I. La nullità della disposizione testamentaria, da qualunque causa dipenda, non può essere fatta valere da chi, conoscendo la causa della nullità, ha, dopo la morte del testatore, confermato la disposizione o dato ad essa volontaria esecuzione.


GIURISPRUDENZA

Successioni "mortis causa" - Conferma od esecuzione volontaria di disposizioni testamentarie nulle - Soggetto legittimato - Legatario con riferimento al testamento che lo gratifica - Esclusione - Fondamento - Conseguenze.

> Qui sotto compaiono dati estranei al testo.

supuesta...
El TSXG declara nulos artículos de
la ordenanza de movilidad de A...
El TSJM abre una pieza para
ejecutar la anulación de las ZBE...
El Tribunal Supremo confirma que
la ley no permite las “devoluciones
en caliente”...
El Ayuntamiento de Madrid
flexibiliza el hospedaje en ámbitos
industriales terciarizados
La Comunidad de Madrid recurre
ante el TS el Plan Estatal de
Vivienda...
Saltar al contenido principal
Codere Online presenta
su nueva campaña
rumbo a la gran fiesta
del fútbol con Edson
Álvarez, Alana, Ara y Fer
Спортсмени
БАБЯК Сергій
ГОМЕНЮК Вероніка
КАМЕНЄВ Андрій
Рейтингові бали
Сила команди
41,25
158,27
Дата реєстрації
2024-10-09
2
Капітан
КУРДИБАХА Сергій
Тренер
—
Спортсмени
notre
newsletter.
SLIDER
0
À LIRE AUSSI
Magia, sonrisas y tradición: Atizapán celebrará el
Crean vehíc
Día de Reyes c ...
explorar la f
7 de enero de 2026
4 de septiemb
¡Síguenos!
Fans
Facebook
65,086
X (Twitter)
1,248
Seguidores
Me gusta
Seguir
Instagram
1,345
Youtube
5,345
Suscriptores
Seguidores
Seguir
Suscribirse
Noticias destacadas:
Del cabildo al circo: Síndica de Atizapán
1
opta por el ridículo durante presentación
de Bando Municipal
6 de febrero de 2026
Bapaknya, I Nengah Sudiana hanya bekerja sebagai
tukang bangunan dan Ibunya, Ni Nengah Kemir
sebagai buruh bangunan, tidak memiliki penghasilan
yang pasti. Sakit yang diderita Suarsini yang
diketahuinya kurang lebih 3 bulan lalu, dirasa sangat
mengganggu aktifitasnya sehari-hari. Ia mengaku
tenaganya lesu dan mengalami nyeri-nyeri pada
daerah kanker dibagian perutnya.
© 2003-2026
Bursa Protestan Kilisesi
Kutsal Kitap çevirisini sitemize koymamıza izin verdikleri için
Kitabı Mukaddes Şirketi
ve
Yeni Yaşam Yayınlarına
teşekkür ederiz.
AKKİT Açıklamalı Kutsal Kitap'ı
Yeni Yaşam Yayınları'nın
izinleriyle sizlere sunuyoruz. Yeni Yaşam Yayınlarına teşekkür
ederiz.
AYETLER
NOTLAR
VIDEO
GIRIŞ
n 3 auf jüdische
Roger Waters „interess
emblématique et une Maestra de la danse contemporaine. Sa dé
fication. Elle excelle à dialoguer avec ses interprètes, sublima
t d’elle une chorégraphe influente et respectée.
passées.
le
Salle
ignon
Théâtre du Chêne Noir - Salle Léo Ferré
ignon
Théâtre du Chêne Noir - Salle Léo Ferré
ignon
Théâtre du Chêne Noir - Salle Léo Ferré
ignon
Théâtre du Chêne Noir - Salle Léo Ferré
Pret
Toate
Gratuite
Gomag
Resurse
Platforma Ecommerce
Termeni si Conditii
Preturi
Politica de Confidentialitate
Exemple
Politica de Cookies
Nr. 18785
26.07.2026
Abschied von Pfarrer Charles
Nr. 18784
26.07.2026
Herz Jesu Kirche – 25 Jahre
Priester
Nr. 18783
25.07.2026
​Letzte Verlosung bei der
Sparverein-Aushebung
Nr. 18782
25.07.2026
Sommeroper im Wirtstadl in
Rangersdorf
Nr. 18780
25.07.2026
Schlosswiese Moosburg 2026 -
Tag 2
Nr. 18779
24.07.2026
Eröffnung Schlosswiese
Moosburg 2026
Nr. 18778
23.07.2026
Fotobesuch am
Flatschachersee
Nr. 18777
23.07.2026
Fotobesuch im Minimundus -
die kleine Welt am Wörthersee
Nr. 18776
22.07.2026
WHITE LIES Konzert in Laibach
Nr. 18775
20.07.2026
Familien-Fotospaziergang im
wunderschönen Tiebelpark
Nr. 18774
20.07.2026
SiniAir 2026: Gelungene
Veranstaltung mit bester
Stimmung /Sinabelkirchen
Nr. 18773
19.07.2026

La legittimazione al negozio di conferma o di convalida, anche sotto forma di esecuzione volontaria, della disposizione testamentaria nulla sussiste solo in capo a chi dall'accertamento giudiziale della invalidità trarrebbe un vantaggio che si sostanzi nel riconoscimento di diritti (o di maggiori diritti) oppure nell'accertamento della inesistenza di determinati obblighi testamentari; essa non sussiste, quindi in capo al legatario con riferimento al testamento che lo gratifica, rispetto al quale egli è portatore di un interesse opposto all'invalidità del testamento stesso, con la conseguenza che questi, solo qualora sia divenuto erede dell'erede onerato, potrà proseguire l'impugnativa del testamento già proposta dal proprio dante causa o iniziarla autonomamente, senza trovare alcuna preclusione nel conseguimento del legato. (massima ufficiale) Cassazione civile, sez. II, 15 Dicembre 2020, n. 28602.